We installed security cameras but didn’t see anything suspicious. We were still missing stock- in fact we lost over $10k of components. We couldn’t figure out what was going on so we finally called the police. They sent someone from the fraud squad who looked at all the records. She said nothing was stolen. The fact was it never arrived at the factory. The invoices were false and one of the warehouse men, who was in on the fraud, recorded them as real and then entered them into the system.

The warehouse man was arrested as was the sales rep at the supplier. It turns out they were cousins and had done this at other companies.

Corruption: He said if I gave him $150, he would let me go

All the raw materials for my company come from abroad. We collect them ourselves after they clear customs. Yesterday, I went to make the normal pick up and had all the documentation on hand. A customs agent I don’t know started asking me questions and wanted to open some crates. This has never happened before.

He told me he couldn’t release the goods because of issues with the “paperwork.” I asked what I needed to do and he told me to start again.
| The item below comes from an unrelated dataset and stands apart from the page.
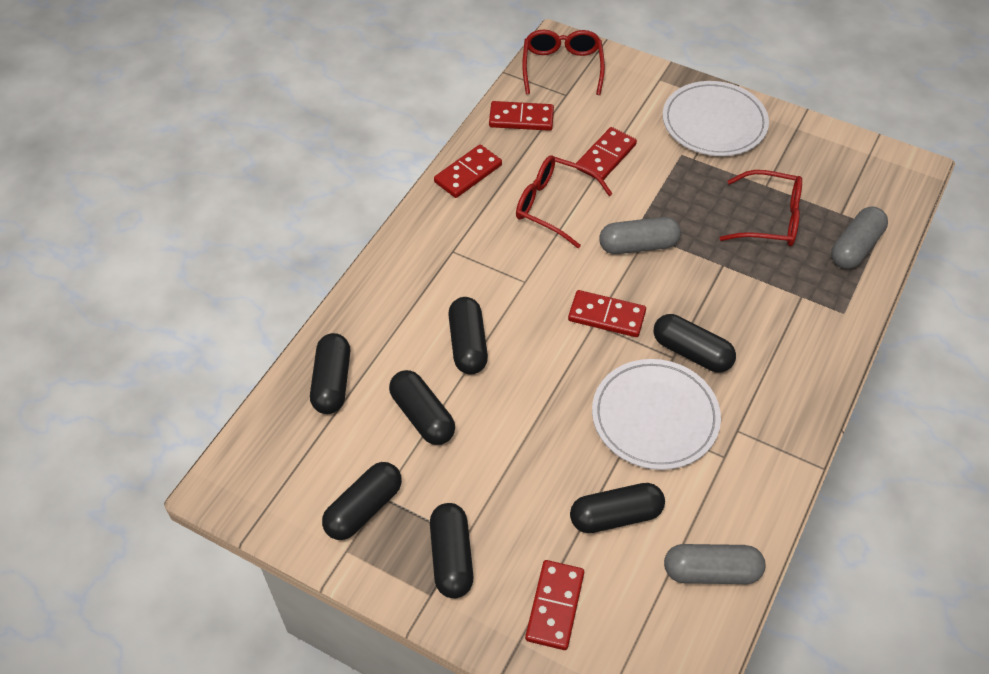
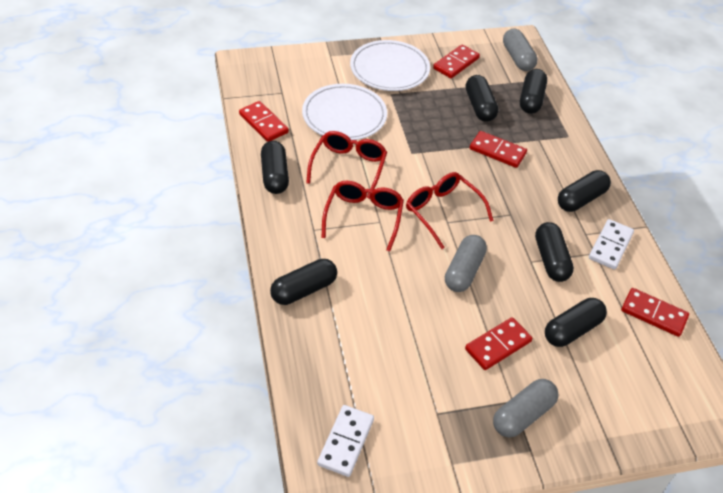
white domino: none = 0 -> [317,405,374,477] [589,219,634,270] = 2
This would take weeks and we would run out of materials. I asked if there was a way to amend the existing paperwork. He said no, but that if I gave him $150, he could let me go.

I didn’t know what to do. Was this a trick to catch me offering a bribe? Or was he telling the truth and somehow we had messed up the paperwork this time?

My business is always short of cash

My business is always short of cash. I worry about it all the time but I do not want to give away any more equity when the business is still in the development phase.

I hate asking customers to submit their payment. Some are more than 2 months overdue, but I just can’t bring myself to go sit in their offices to collect cash. I always pay my bills at 30 days because it is the right thing to do.

I have too much stock but I do not want to reduce my margins and profits.

I had to buy new computers because the others were two years old.

I could have/should have delayed the order for a new machine.

The importance of inventory and cash management

After leaving business school I moved back to my home country and started a retail business with money from family and friends. I had taken classes in finance, operations, retail management, and two in entrepreneurship and had done very well. I felt well-prepared.

I opened a bank account in my home country and started importing stock from the US and China. Sales went really well for the first 6 months. Then the economy started to slow and my sales also slowed. Inventory started to build up and the store began to look bad with stock from different seasons and odd sizes and colors piled up.

I had 30-day credit with my suppliers but I had to place minimum order quantities. The rent had to be paid at the first of each month and the shop staff were paid every two weeks. I did not want to reduce the margins as this would affect my profits even though everyone else in the shopping area where offering 40-60% sale discounts.

I always planned to have 45 days of cash in the bank but with slow sales, suppliers’ payments, salaries and rent, I found myself caught short. I had piles of stock but less than a week’s worth of cash and I could not pay the next month’s rent. By the time I decided to cut my margins and liquidate my stock, it was too late. I had to borrow more money from my family just to stay afloat. It took me 10 weeks to recover and over 6 months to get my credit line back at the bank.